Now, the hallways in the apartment building are littered with unopened mail abandoned by former tenants. The doors have been taken off their hinges, there’s a chill that hangs in the air — which Dunning guesses is due to the hydro being cut off — and the windows have been boarded up.
Dunning says she feels like she and the other tenants weren’t treated like “human beings” after being given the run-around from Pacific Cove Developments and District Development Corporation, the two companies in charge of the building.
District Development Corporation has plans of turning the building into a mixed-use residential and commercial complex, which Dunning thinks help motivated their decision not to fix the sewage issue.
It started the week of Nov. 25, 2019. Dunning noticed there wasn’t any hot water in the building on Monday. The tenants were told the landlords were aware of the problem, to conserve water and that they were working on getting it fixed.
After a week of cold showers and uncertainty, the tenants were told they had to leave the building immediately the following Friday.
“The sewer basically disintegrated,” says Dunning. “It’s 100 years old and they never replaced it ever … the sewer didn’t burst — it turned to dust.”
Dunning explains how the neighbors she has lived next to for years and never spoke to, became friends quickly, organizing themselves into meetings and sharing information about who had heard what.
“I think I tried to count it up one time and there was like 200 emails between all of us in a three-week span,” she says.
After moving four times in December – into hotels and AirBnBs, paid for by Pacific Cove Developments — Dunning wishes she could have enjoyed the holidays but due to the stress could not.
At first, tenants were told the locks were going to be changed and they would be given two-hour intervals to return and pack their things. Dunning took the next day off work to sit in the building, protecting her belongings, and to tell the landlord it was illegal to change the locks.
|A notice, still tacked in the hallway, stating that due to tenant push back Pacific Cove would not restrict their access. (Kendra Crighton/News Staff)|
“We had to work so hard to know what our rights were … someone else could have been really taken advantage of.”
Angered by the lack of planning and communication, tenants pushed back and a notice that still hangs in the hallway states “in response to tenant feedback, we will not be restricting tenant access to the building for the retrieval of personal items.”
“Most nights we just ended up sitting here protecting our stuff, because we didn’t want someone to come smash a window and take our stuff,” says Dunning, adding they couldn’t stay for very long because there was no working plumbing in the building.
Tenants still have not been given a clear answer as to what happened with the sewer, nor have they seen an engineering report.
According to Dunning, most of the residents left in December, but one tenant is still living in the building.

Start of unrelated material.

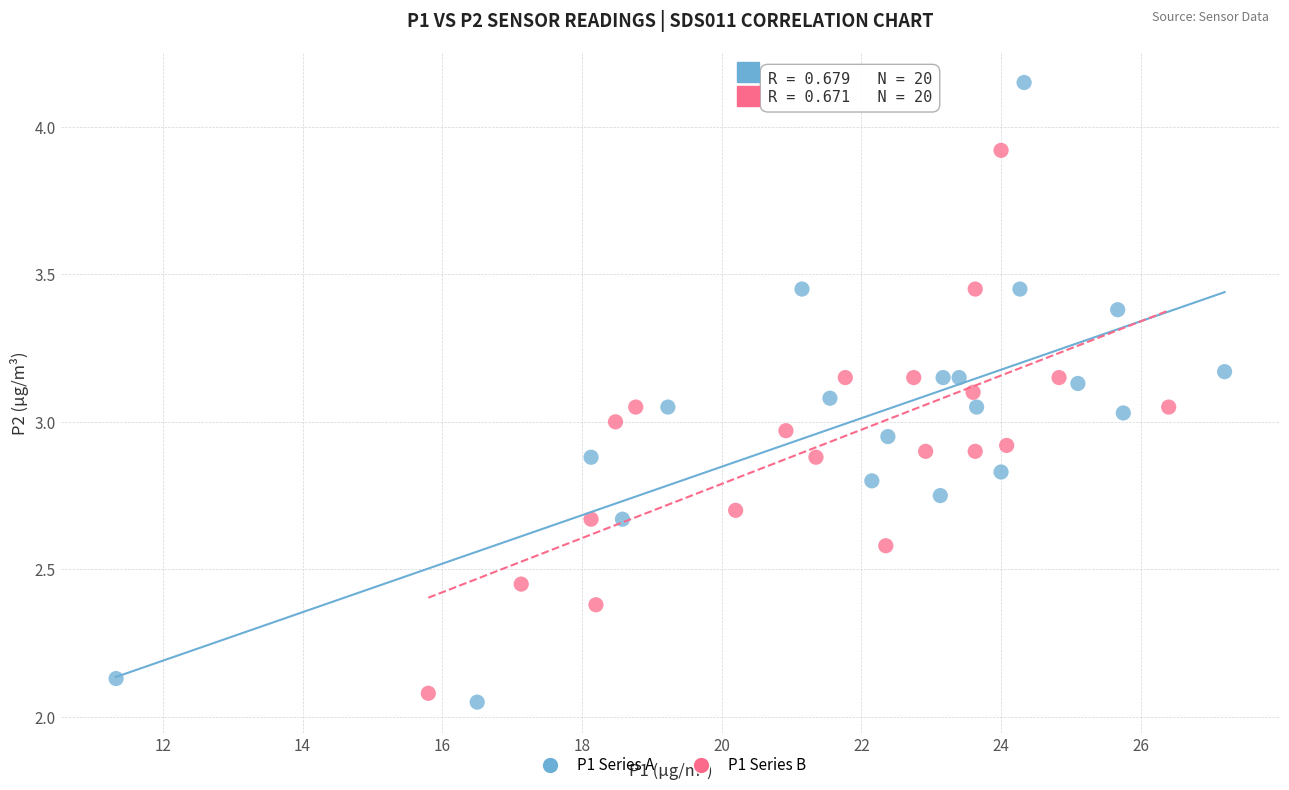

Which series contains the highest Y value?

P1 Series A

Although she can’t disclose the amount they received in their final package, she’s “happy-ish” with the amount but wishes the two companies had treated the tenants better.
“For me, it was the lack of human decency that came out of this,” she says, adding that she would have appreciated a simple I’m sorry or even a face-to-face meeting.
“In my head, knowing how much they were going to profit off us leaving — it’s really a slap on the wrists for them and it’s not going to teach them a lesson in any way.”
Black Press Media has reached out to Pacific Cove Developments and District Group but did not receive a response.